Latest revision as of 15:19, 9 November 2016

GRNmap Testing Report, Testing WT with new format and degradation rates, 2016-10-26, NEW

Test Conditions

Date: 2016 Oct. 26
Test Performed by: [[User:Natalie Williams|Natalie Williams]], [[Natalie Williams: Electronic Notebook]]
Code Version: 1.4.4
MATLAB Version: R2014b
Computer on which the model was run: MXL626123M (boulardii 2)

Purpose

We are doing an initial run of our db-derived wt network. Degradation rates will be different between these runs and previous runs. The most up-to-date connections of the genes may also be used, causing variance in the network itself.
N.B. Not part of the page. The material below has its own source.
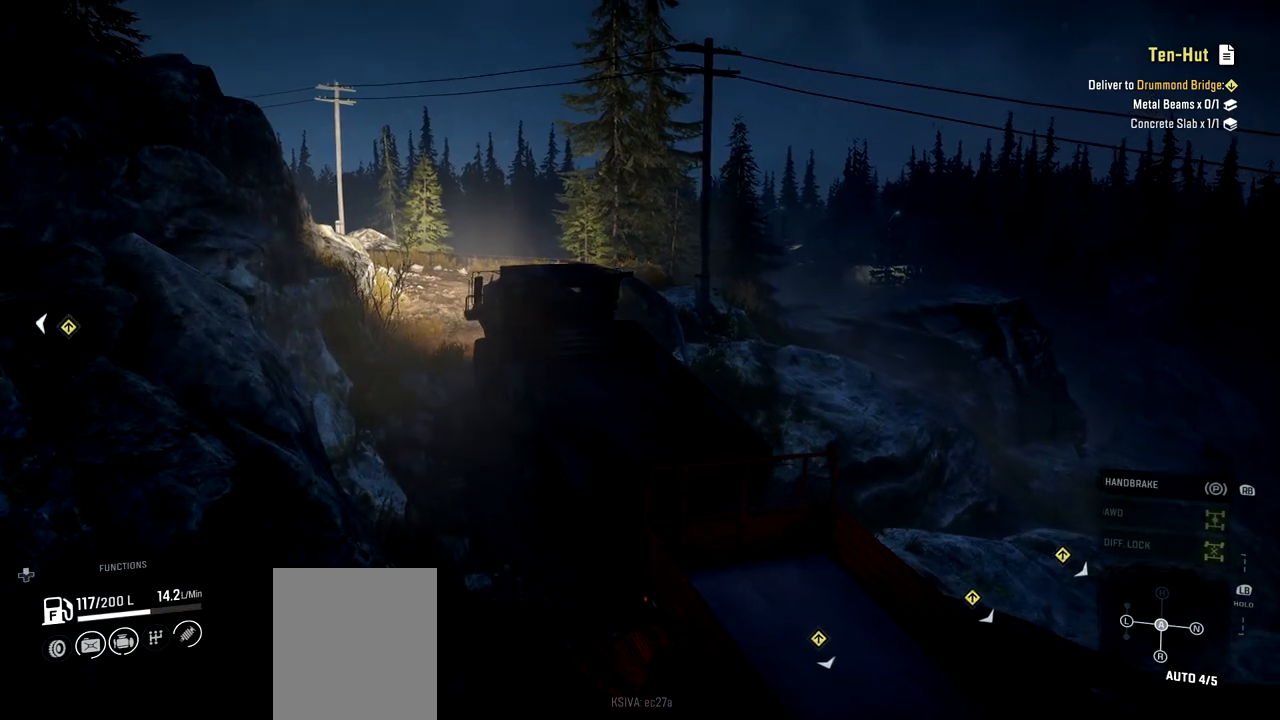
{"buttons": ["R2"], "left_stick": "right", "right_stick": "center", "events": [[217, "left_stick", "right"], [250, "right_stick", "center"]]}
If a specific gene is in the network and has the corresponding expression data from its deletion, it will be run through the model.
Link to Issue # on GRNmap @ GitHub #265.

Results

Input sheet: Media:16-genes_36-edges_NW-wt-fam_Sigmoid_estimation_all_strains.xlsx
Output sheet: Media:NEW-16-genes_36-edges_NW-wt-fam_Sigmoid_estimation_output-20161030.xlsx‎
Output .mat file (zipped): Media:NEW-16-genes_31-edges_NW-wt-fam_Sigmoid_estimation_output_20161026.zip‎
- LSE: 0.819447
- Penalty term: 2.592287
- Number of iterations (counter): 109,718
Figures (all expression graphs .jpg files zipped together): Media:NEW-wt_figures_20161030.zip‎
Save the progress figure containing the counts manually: Media:NEW-optimization diagnostic-wt-20161030.jpg
analysis.xlsx containing bar graphs: [[Media:]]
GRNsight figure of unweighted network: [[Image:|thumb|center|400px]]
GRNsight figure of weighted network:

Discussion

Running the WT network through the model is the preliminary testing and analysis of the code/GRNmap and its output for this semester. We hope to get consistent results and comparable LSE/minLSE for all strains before moving on to testing the random networks that will be generated through Brandon's R script. These networks that will be run will then be compared to our database-derived network. For that reason, we hope to get consistent results for the various runs we will do for each database-derived strain network.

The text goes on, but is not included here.